Condensed Divisi Stem Directions

I’ve got 3 trombones playing chords. They are divided onto separate staves. I’ve got condensing on. When I go into engrave mode to view the condensed score, the first few bars all have the same stem direction but then one of the trombones has the stem down and the other 2 have the stem up until the end of the score. Why? I’ve checked that all staves are only using upstem voice 1 so why the sudden change in one of the stem directions? See attachment for a screen grab.

This is undiagnosable from this screenshot. Dorico condenses in phrases; typically a phrase starts and finishes at a rest. Dorico can only use one condensing approach per phrase. Please show us the uncondensed music up to and including the next rest.

I put a few rests here and there and that appeared to force the stems into the same direction, but not yet for the whole section - it seems arbitrary. But this makes the condensing divisi feature totally useless. Does this imply that I have to compose in a certain rhythmic way to force the stems? Unless I’m doing something totally wrong.

No. You can insert an empty Condensing Change (e.g. insert a Condensing Change but don’t flick any switches), and that will tell Dorico to artificially start a new phrase at that point.

If you can share the whole chunk of music that’s problematic, we can give more targeted advice - it may be that there are specific discrepancies relating to slurs/articulation marks/dynamics etc. that are tripping you up.

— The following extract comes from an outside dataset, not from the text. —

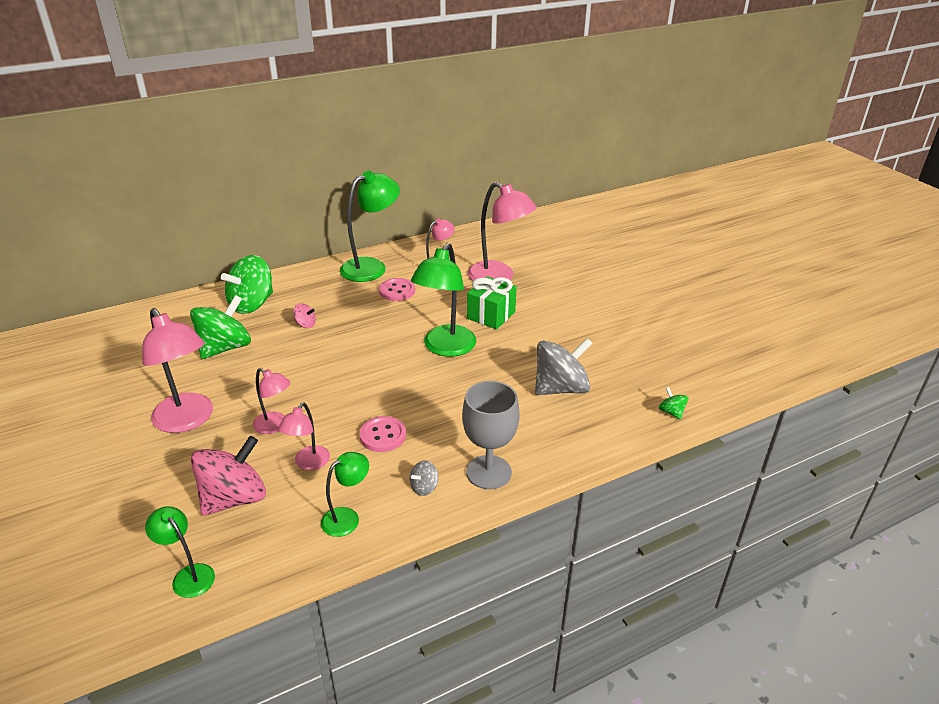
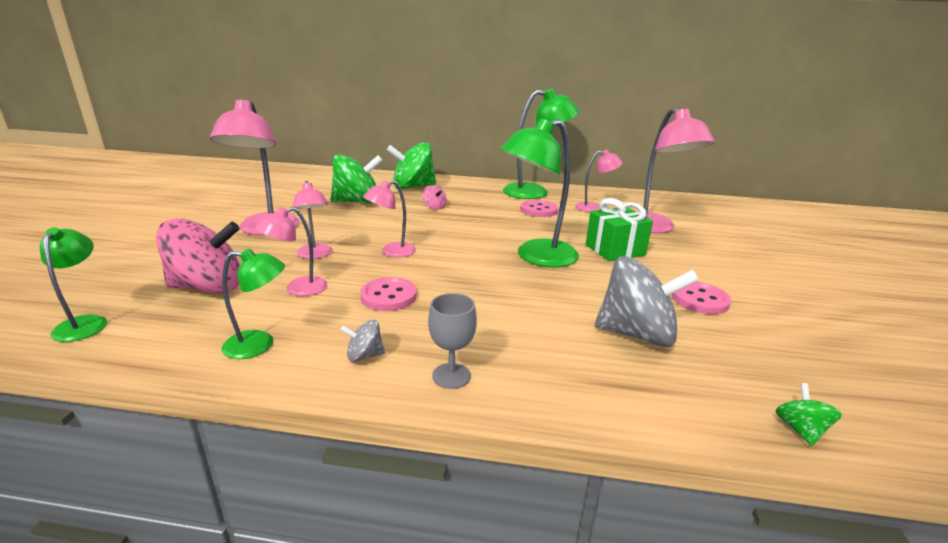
camera: 35 degrees right, 10 degrees down
grey goblet [462,381,519,489] -> grey goblet [428,293,477,389], size x0.59
none -> pink lamp [363,180,416,257]
none -> pink button [672,282,731,314]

Thanks pianoleo. I didn’t know about condensing changes. I managed to solve my problem. I eventually found that I had to put a single condensing change half way through the phrase but I had to force the condensing approach to be manual at this point. I discovered this by placing a bunch of empty condensing changes from the end of the score until such time that they failed. This allowed me to pinpoint the troublesome spot, make the forced manual change and then delete all the subsequent empty changes, ending up with only the single change.